Text provided:
────────
Cloning from the live codex debug models keeps base_instructions correct across codex versions — nothing codex-internal is hardcoded. If codex can't be queried (absent, error, unparseable output), agedum skips the catalog and codex uses its fallback metadata — the launch never fails on it. The generated catalog carries only the one custom model, so pair it with a launcher that pins -m <model> (the other bundled models aren't selectable under it).

Custom subagents (subagentModel, codexAgents, codexProjectAgents)

codex has no global "route all subagents to a fast model" knob (openai/codex#19482) and no inline agent config. What it does have is custom subagents — standalone TOML files under ~/.codex/agents/ (personal) or .codex/agents/ (project) the primary delegates to on request. agedum binds agent definitions into those dirs three ways:

  • subagentModel: <id> — sugar for one fast flash worker; agedum generates ~/.codex/agents/flash.toml running that model (the template below).
  • codexAgents: <dir> — bind every *.toml in <dir> (a path under the providers root) into ~/.codex/agents/<name>.toml (personal scope — available in every project).
  • codexProjectAgents: <dir> — same, into .codex/agents/<name>.toml (project scope — only in the launch's working tree; overrides a personal agent of the same name).

Source files are bound verbatim, except agedum injects a default sandbox_mode = "workspace-write" when the source omits it (matching agedum's write-confined launch; an explicit sandbox_mode is passed through). Two agents resolving to the same target — e.g. a flash.toml source colliding with subagentModel's flash — is a hard error.

{
  "harness": "codex",
  "slug": "codex-deepseek-flash",
  "secretEnv": "DEEPSEEK_API_KEY",
  "config": {
    "baseUrl": "https://api.deepseek.com/v1",
    "model": "deepseek-v4-pro",
    "codexAgents": "codex/agents"
  }
}

→ the same deepseek-v4-pro launch as above, plus every *.toml in <providers-root>/codex/agents/ bound under ~/.codex/agents/. The flash worker as a source file:

name = "flash"
────────
Directions:
**A.** According to the text on codex custom subagents, what does agedum add to a bound source file that omits sandbox_mode?
**B.** Continue the text on codex custom subagents from where it stops.

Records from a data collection
────────
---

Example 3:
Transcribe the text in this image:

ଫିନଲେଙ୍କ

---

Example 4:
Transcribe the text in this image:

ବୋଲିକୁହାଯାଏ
────────
Answers below:
**A.** A default sandbox_mode = "workspace-write".

**B.**
description = "Fast, low-cost worker for routine, well-scoped subtasks. Delegate mechanical work here to keep the primary model free for harder reasoning."
developer_instructions = """
You are a fast, cost-efficient worker. Carry out the delegated subtask directly and return a concise, complete result; prefer doing the work over deliberating.
"""
model = "deepseek-v4-flash"
# source omits sandbox_mode → agedum injects sandbox_mode = "workspace-write"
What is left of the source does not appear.